Collected data
========================================

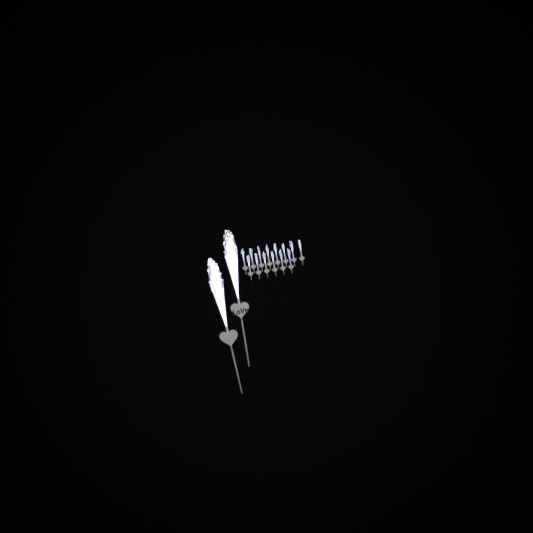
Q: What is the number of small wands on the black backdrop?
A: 14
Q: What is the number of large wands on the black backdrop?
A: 2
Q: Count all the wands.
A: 16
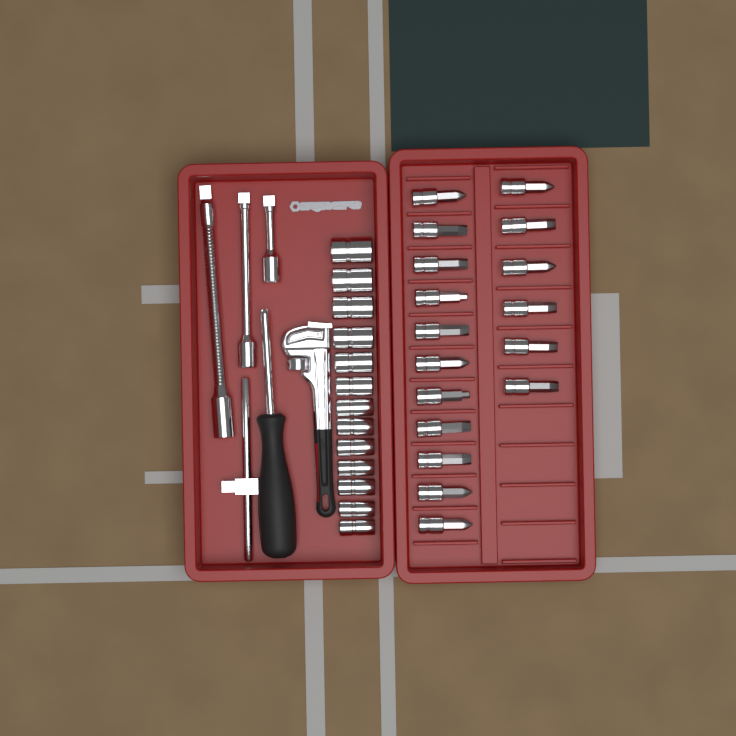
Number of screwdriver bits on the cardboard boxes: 17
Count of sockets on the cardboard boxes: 13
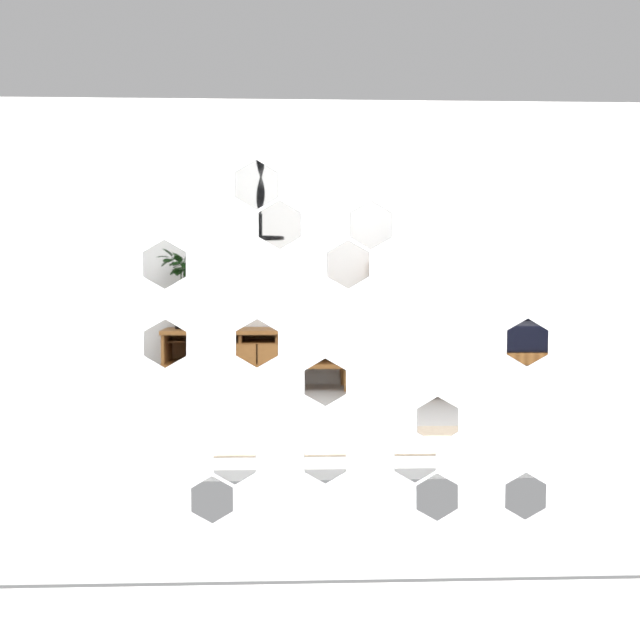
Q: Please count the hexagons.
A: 16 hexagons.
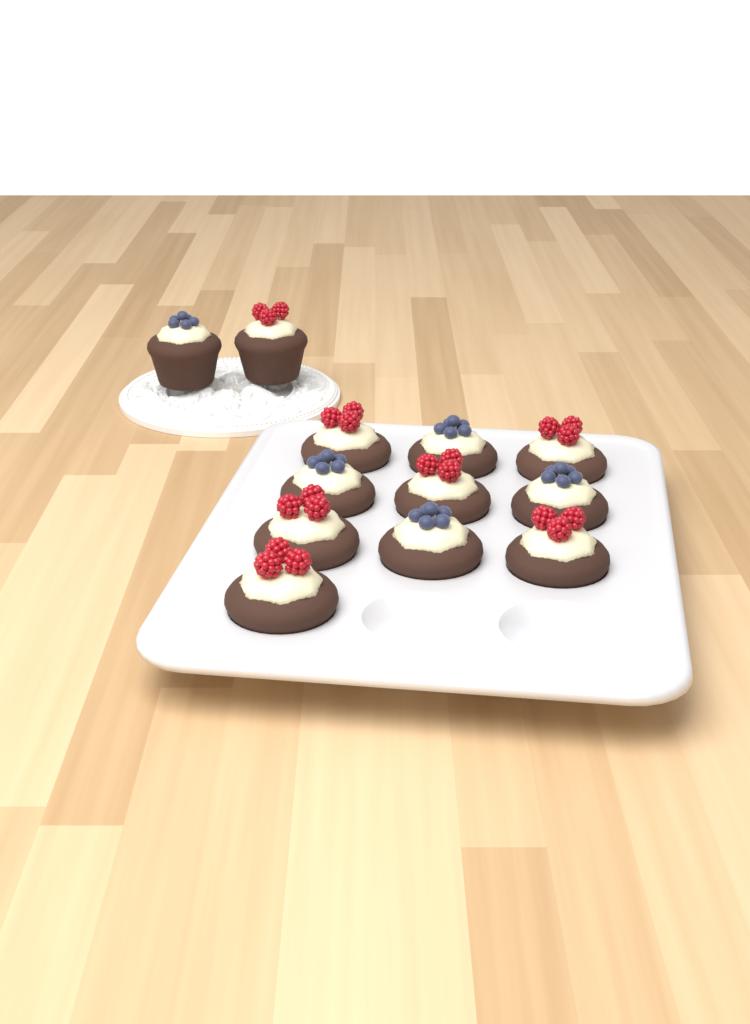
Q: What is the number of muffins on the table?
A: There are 12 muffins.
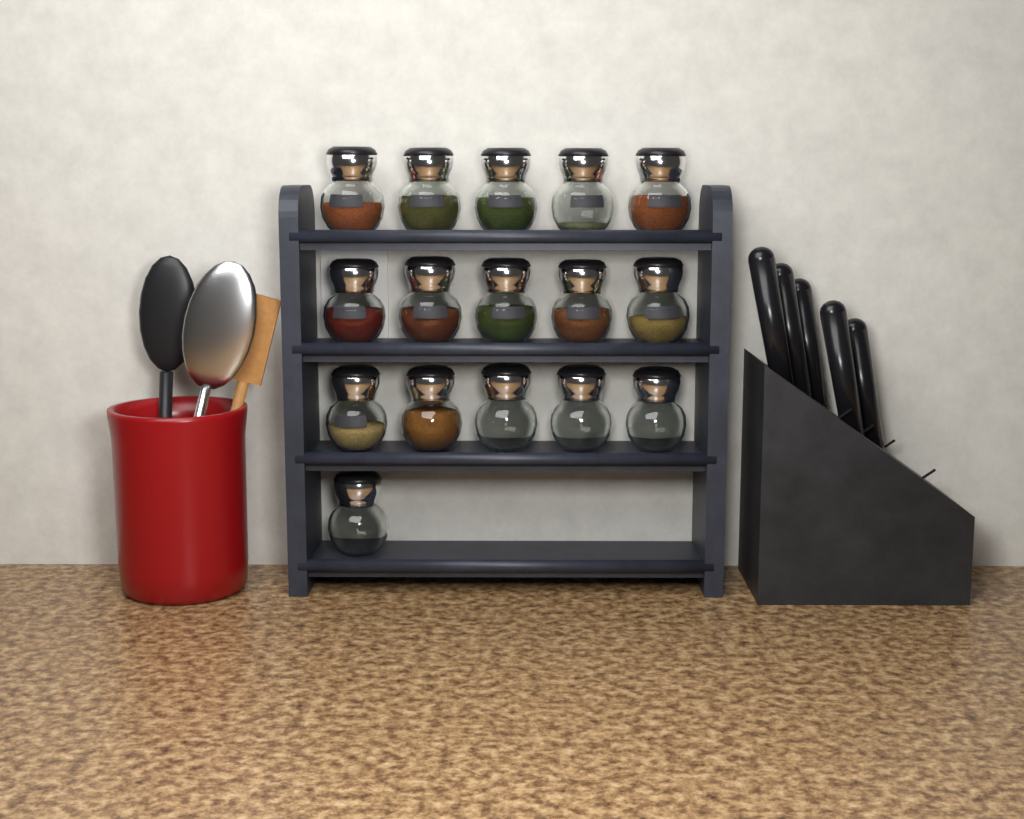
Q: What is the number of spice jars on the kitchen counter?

========================================

Swap "black backdrop" for "dark backdrop" throughout the records above and write them out again with everything else unchanged. Leave the pictures out of your answer.

■ **Solved exercise**
Q: What is the number of small wands on the dark backdrop?
A: 14
Q: What is the number of large wands on the dark backdrop?
A: 2
Q: Count all the wands.
A: 16
Number of screwdriver bits on the cardboard boxes: 17
Count of sockets on the cardboard boxes: 13
Q: Please count the hexagons.
A: 16 hexagons.
Q: What is the number of muffins on the table?
A: There are 12 muffins.
Q: What is the number of spice jars on the kitchen counter?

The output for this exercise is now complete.